**Tarefa proposta A**
Segundo o texto sobre a entrevista com Ane Eslava, em que ano Djamila Ribeiro atuou como Secretária Adjunta de Direitos Humanos na cidade de São Paulo?
**Tarefa proposta B**
Imprima o trecho do texto sobre a entrevista com Ane Eslava que começa nas palavras "Além de professora" e termina logo após "importância da ancestralidade.".

BioBrasil: entrevista Ane Eslava

Ane Eslava, da editora Txalaparta, fala conosco sobre a recente publicação da obra de Djamila Ribeiro "Fue tu magia la me que me trajo hasta aquí".

Neste podcast de BMQS, conversamos com Ane Eslava, da editora basca Txalaparta, com motivo do recente lançamento de uma bela edição do livro de Djamila Ribeiro, Fue tu magia la me que me trajo hasta aquí.

Além de professora do Departamento de Jornalismo da Pontifícia Universidade Católica de São Paulo (PUC-SP, Brasil), Djamila Ribeiro é colunista em diversos meios de comunicação, entre os quais se destacam o jornal Folha de S. Paulo e a revista Elle. Em 2016, atuou como Secretária Adjunta de Direitos Humanos na cidade de São Paulo e sua figura é considerada fundamental no atual movimento negro no Brasil e na América Latina. Por isso, é impressionante que uma editora como a Txalaparta nos traga agora este trabalho de Djamila, inspirado nas memórias de sua infância, no qual fala sobre racismo e feminismo, claro, mas também sobre maternidade, amor e a importância da ancestralidade.

**Material fornecido**
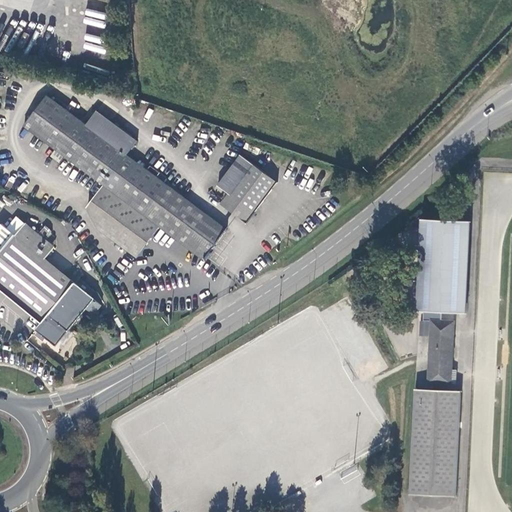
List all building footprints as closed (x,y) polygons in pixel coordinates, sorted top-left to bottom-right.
[(137,257),(160,226),(202,261),(225,232),(160,182),(164,177),(148,166),(144,171),(125,156),(135,142),(95,112),(85,126),(46,97),(26,124),(57,148),(65,155),(103,184),(87,207),(98,228),(137,257)] [(57,148),(52,155),(61,161),(65,155),(57,148)] [(245,224),(275,183),(240,156),(218,186),(231,196),(223,207),(245,224)] [(415,388),(409,494),(456,496),(461,390),(433,388),(434,383),(452,384),(456,320),(442,318),(442,311),(467,313),(471,219),(420,216),(417,310),(424,311),(423,320),(431,320),(428,382),(425,382),(420,382),(420,388),(415,388)] [(57,247),(19,218),(11,227),(6,225),(0,231),(0,288),(41,324),(35,332),(39,335),(36,338),(42,343),(45,340),(54,348),(55,347),(84,311),(92,317),(100,307),(49,260),(57,247)]
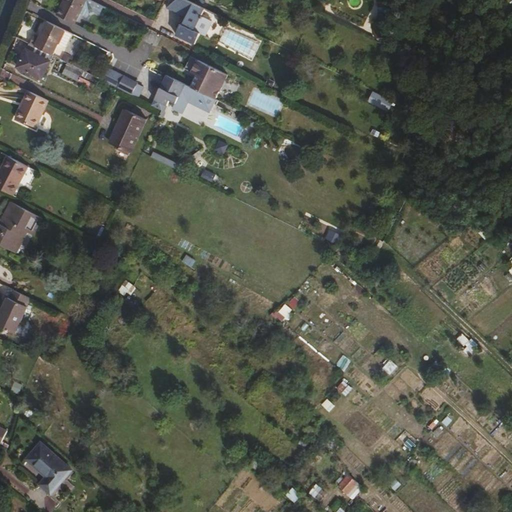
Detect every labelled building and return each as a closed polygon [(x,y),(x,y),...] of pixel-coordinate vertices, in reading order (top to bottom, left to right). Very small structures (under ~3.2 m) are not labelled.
[(67,0),(60,15),(78,24),(89,0),(67,0)] [(204,15),(207,9),(188,0),(173,0),(170,8),(189,17),(185,25),(183,24),(178,34),(197,43),(202,33),(206,36),(214,21),(204,15)] [(55,56),(68,30),(50,21),(42,37),(37,35),(32,44),(54,55),(55,56)] [(32,44),(31,43),(18,66),(41,78),(54,55),(32,44)] [(209,94),(219,99),(232,74),(194,55),(187,68),(200,74),(203,76),(201,80),(198,78),(194,86),(209,94)] [(84,74),(69,66),(63,76),(82,86),(85,81),(81,79),(84,74)] [(191,101),(203,107),(209,94),(194,86),(169,74),(168,77),(166,81),(157,99),(169,105),(172,100),(178,103),(175,108),(185,112),(191,101)] [(140,83),(126,77),(120,89),(134,96),(140,83)] [(51,101),(32,92),(24,107),(22,106),(17,117),(37,128),(51,101)] [(373,92),(368,102),(389,112),(394,102),(373,92)] [(212,111),(219,99),(209,94),(203,107),(212,111)] [(121,146),(130,150),(133,152),(148,119),(126,108),(117,127),(120,129),(113,142),(121,146)] [(0,187),(11,193),(26,165),(7,154),(0,167),(0,170),(1,171),(0,173),(0,187)] [(45,232),(50,222),(21,206),(15,216),(18,217),(11,230),(1,224),(0,225),(0,244),(20,254),(28,239),(31,241),(39,228),(45,232)] [(27,307),(31,299),(15,291),(11,298),(10,297),(0,317),(0,326),(16,334),(29,307),(27,307)] [(0,427),(0,443),(3,445),(8,432),(0,427)] [(51,494),(65,479),(72,471),(43,444),(29,459),(48,477),(42,485),(51,494)] [(72,471),(65,479),(67,481),(74,473),(72,471)] [(359,481),(351,475),(341,486),(348,493),(359,481)]
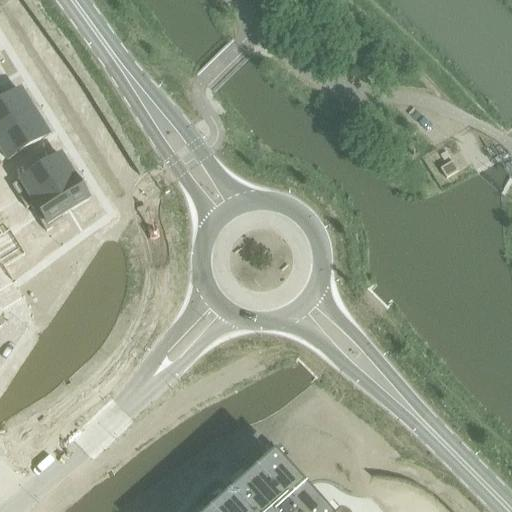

**Solução do exercício A**
Em 2016.

**Solução do exercício B**
Além de professora do Departamento de Jornalismo da Pontifícia Universidade Católica de São Paulo (PUC-SP, Brasil), Djamila Ribeiro é colunista em diversos meios de comunicação, entre os quais se destacam o jornal Folha de S. Paulo e a revista Elle. Em 2016, atuou como Secretária Adjunta de Direitos Humanos na cidade de São Paulo e sua figura é considerada fundamental no atual movimento negro no Brasil e na América Latina. Por isso, é impressionante que uma editora como a Txalaparta nos traga agora este trabalho de Djamila, inspirado nas memórias de sua infância, no qual fala sobre racismo e feminismo, claro, mas também sobre maternidade, amor e a importância da ancestralidade.